- Opening Delimiter -

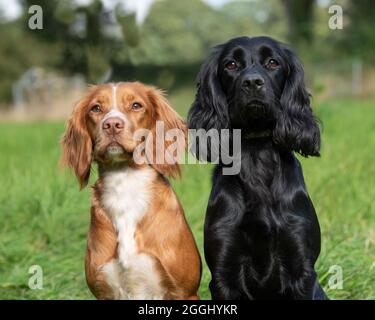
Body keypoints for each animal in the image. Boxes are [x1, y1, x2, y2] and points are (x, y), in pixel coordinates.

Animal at [61, 81, 203, 298]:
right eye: (96, 108)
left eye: (136, 105)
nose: (112, 124)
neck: (124, 186)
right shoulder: (104, 291)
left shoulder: (185, 291)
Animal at [189, 37, 328, 300]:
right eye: (231, 64)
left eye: (273, 62)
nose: (253, 82)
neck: (256, 151)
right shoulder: (224, 272)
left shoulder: (301, 269)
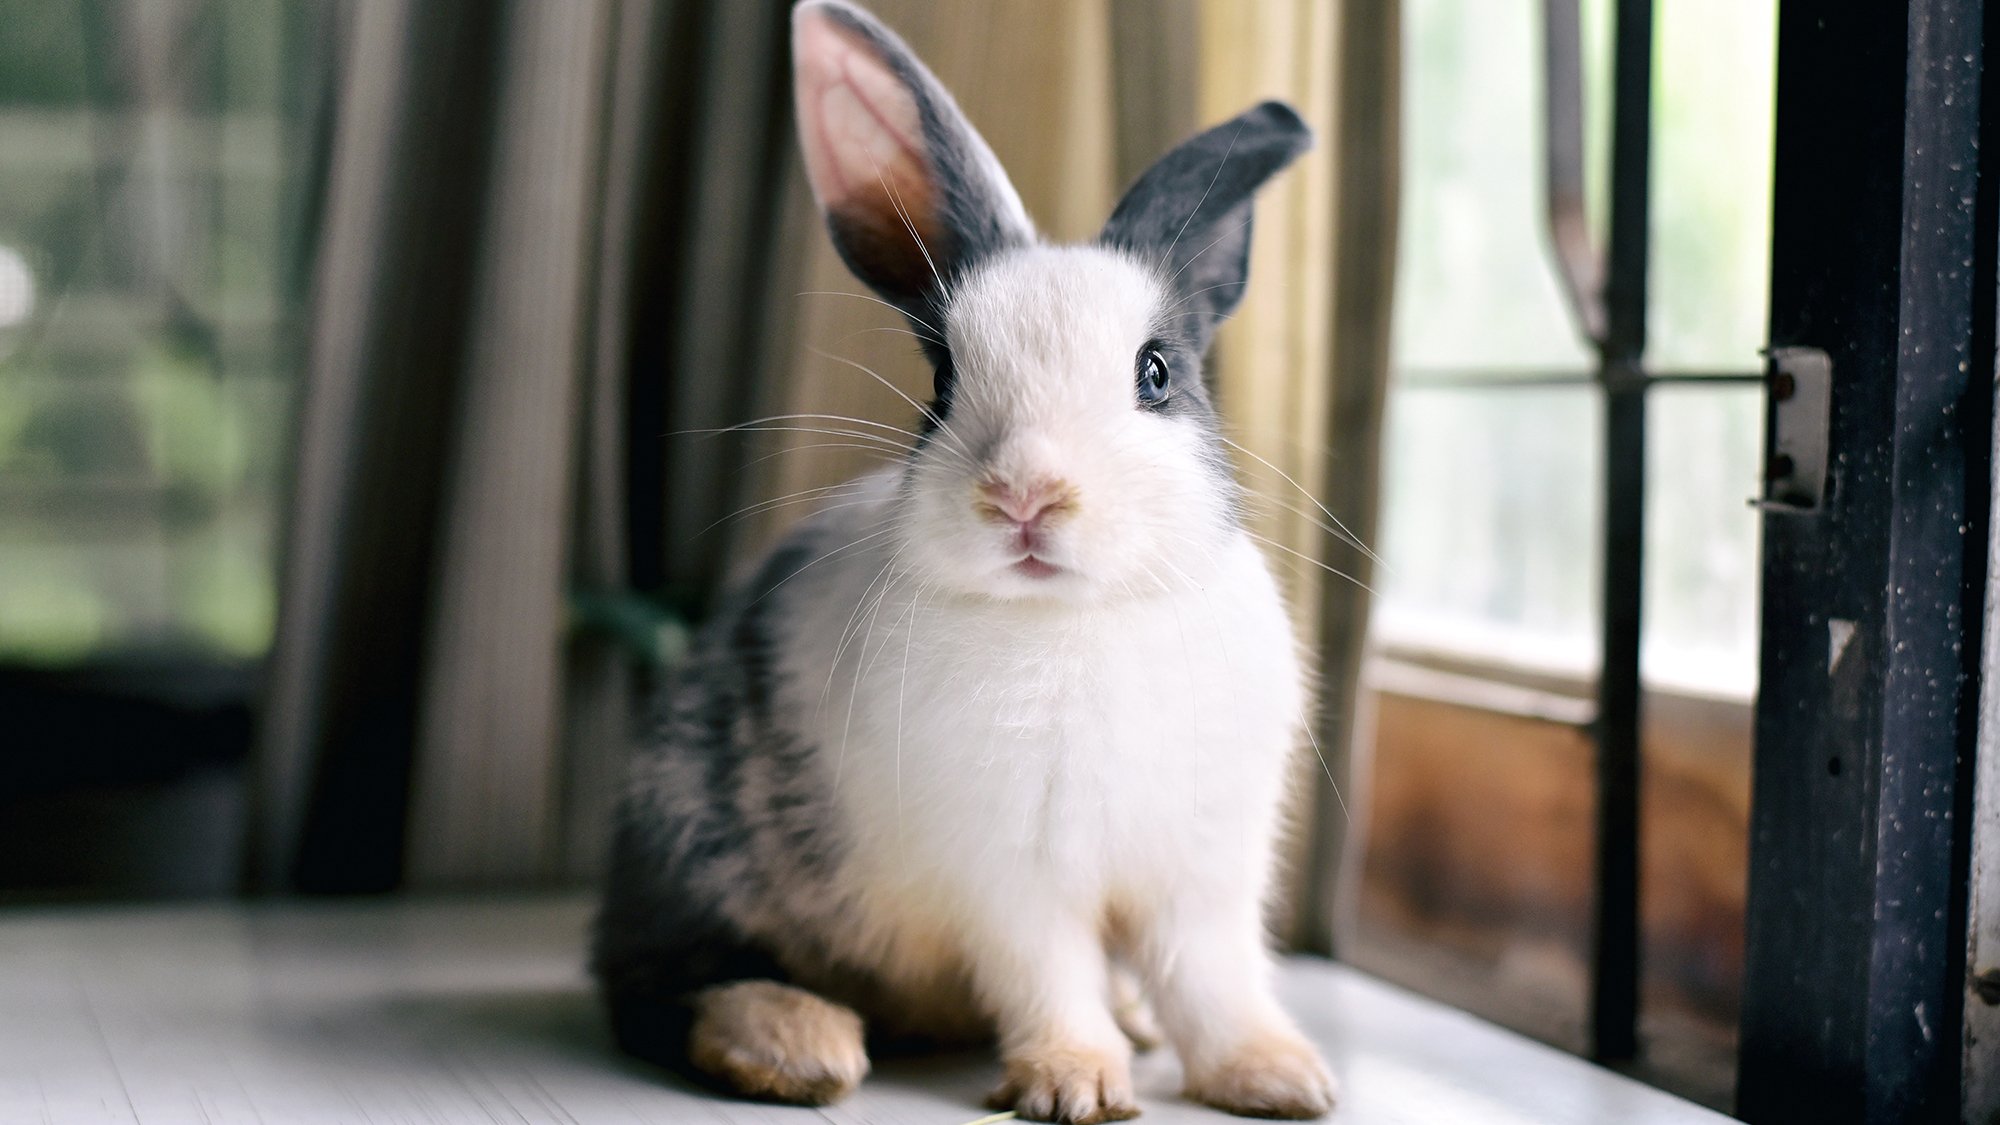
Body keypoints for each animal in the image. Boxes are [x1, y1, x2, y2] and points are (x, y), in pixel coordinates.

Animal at [592, 1, 1334, 1120]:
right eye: (941, 381)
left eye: (1156, 372)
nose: (1025, 494)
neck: (1077, 619)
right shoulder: (1010, 877)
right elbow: (1049, 977)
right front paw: (1075, 1084)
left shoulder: (1202, 873)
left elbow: (1213, 980)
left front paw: (1281, 1078)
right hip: (691, 841)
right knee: (659, 983)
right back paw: (797, 1042)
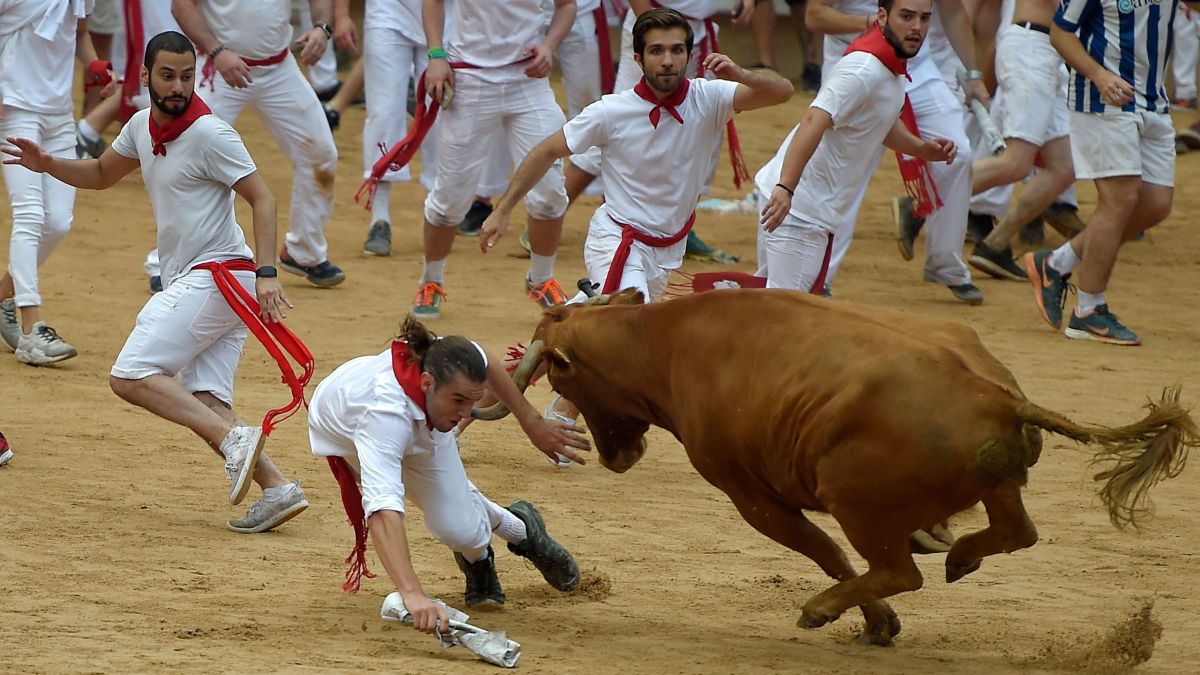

- Closing Delimiter -

Task objective:
Starting with the line that contains "left eye: (1156, 372)", reproduce every line down to the end of the listing above, both endpoints included. Pictures stay out.

Problem solution:
left eye: (1156, 372)
nose: (1025, 494)
neck: (1077, 619)
right shoulder: (1010, 877)
right elbow: (1049, 977)
right front paw: (1075, 1084)
left shoulder: (1202, 873)
left elbow: (1213, 980)
left front paw: (1281, 1078)
right hip: (691, 841)
right knee: (659, 983)
right back paw: (797, 1042)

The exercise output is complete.